Jazz held a patent — U.S. Patent No. 8,731,963 — that claimed the REMS system itself: the network of databases, pharmacies, and monitoring protocols that together implement the drug safety program. Jazz listed this patent in the FDA’s Orange Book, which is the official registry of patents claiming FDA-approved drugs or their methods of use. Orange Book listing is significant because it can delay generic competitors from obtaining FDA approval by triggering automatic 30-month stays under the Hatch-Waxman framework. Avadel CNS Pharmaceuticals was seeking approval for a competing once-nightly sodium oxybate product and challenged Jazz’s Orange Book listing, seeking to have the REMS patent delisted. The district court ordered delisting, and Jazz appealed.

The Court’s Holding

The Federal Circuit affirmed. The Hatch-Waxman Act permits Orange Book listing only for patents that claim “the drug” or a “method of using such drug” for which the NDA was submitted. Jazz’s ‘963 patent claimed the REMS system — a multi-component distribution and monitoring system — not the sodium oxybate drug itself or any method of treating patients with it. The court rejected Jazz’s argument that because patients could only access Xyrem by following the REMS procedures, the REMS patent effectively claimed a “method of using” the drug.

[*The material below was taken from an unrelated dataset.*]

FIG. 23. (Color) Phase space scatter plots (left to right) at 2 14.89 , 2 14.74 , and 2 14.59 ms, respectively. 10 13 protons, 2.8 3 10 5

The Federal Circuit drew a critical distinction: a patent on a system for controlling how a drug is distributed and monitored is not the same as a patent on a therapeutic method of using that drug. The statute’s reference to “method of use” patents encompasses methods of treating diseases with the drug — clinical uses — not administrative or logistical systems that surround the drug’s distribution. The court affirmed the district court’s injunction directing Jazz to request FDA delisting of the ‘963 patent, a significant practical result that cleared the path for Avadel’s competing product.

Key Takeaways

  • Only patents that literally claim the approved drug itself or a clinical method of using that drug for a patented indication qualify for FDA Orange Book listing — system, distribution, or monitoring patents do not.
  • A REMS patent — even one that controls access to the drug in a way that is tightly integrated with its use — is not a “method of use” patent for Orange Book listing purposes.
  • Improper Orange Book listing can be challenged in court, and courts can order delisting via injunction, removing a key litigation delay mechanism from the Orange Book-listed patent holder.
  • The FTC has taken an increasingly active interest in improper Orange Book listings as an anticompetitive tool; this ruling aligns with that enforcement trend.

Why It Matters

This decision has significant implications for the pharmaceutical industry’s use of the Hatch-Waxman patent listing system. Brand-name drug companies have faced criticism — including from the Federal Trade Commission — for listing patents in the Orange Book that do not genuinely cover the drug or its therapeutic use, using these listings as a tactical tool to delay generic and biosimilar competitors. The ruling in Jazz v. Avadel draws a clear line: REMS system patents, however integral to drug distribution, are not listable.

For generic and biosimilar competitors, the case confirms that courts will scrutinize Orange Book listings and order delisting of patents that don’t meet statutory requirements. For brand-name companies, it is a reminder that aggressive listing strategies carry litigation risk: a successful delisting challenge removes both the listed patent and the 30-month stay protection it triggers, potentially accelerating generic market entry.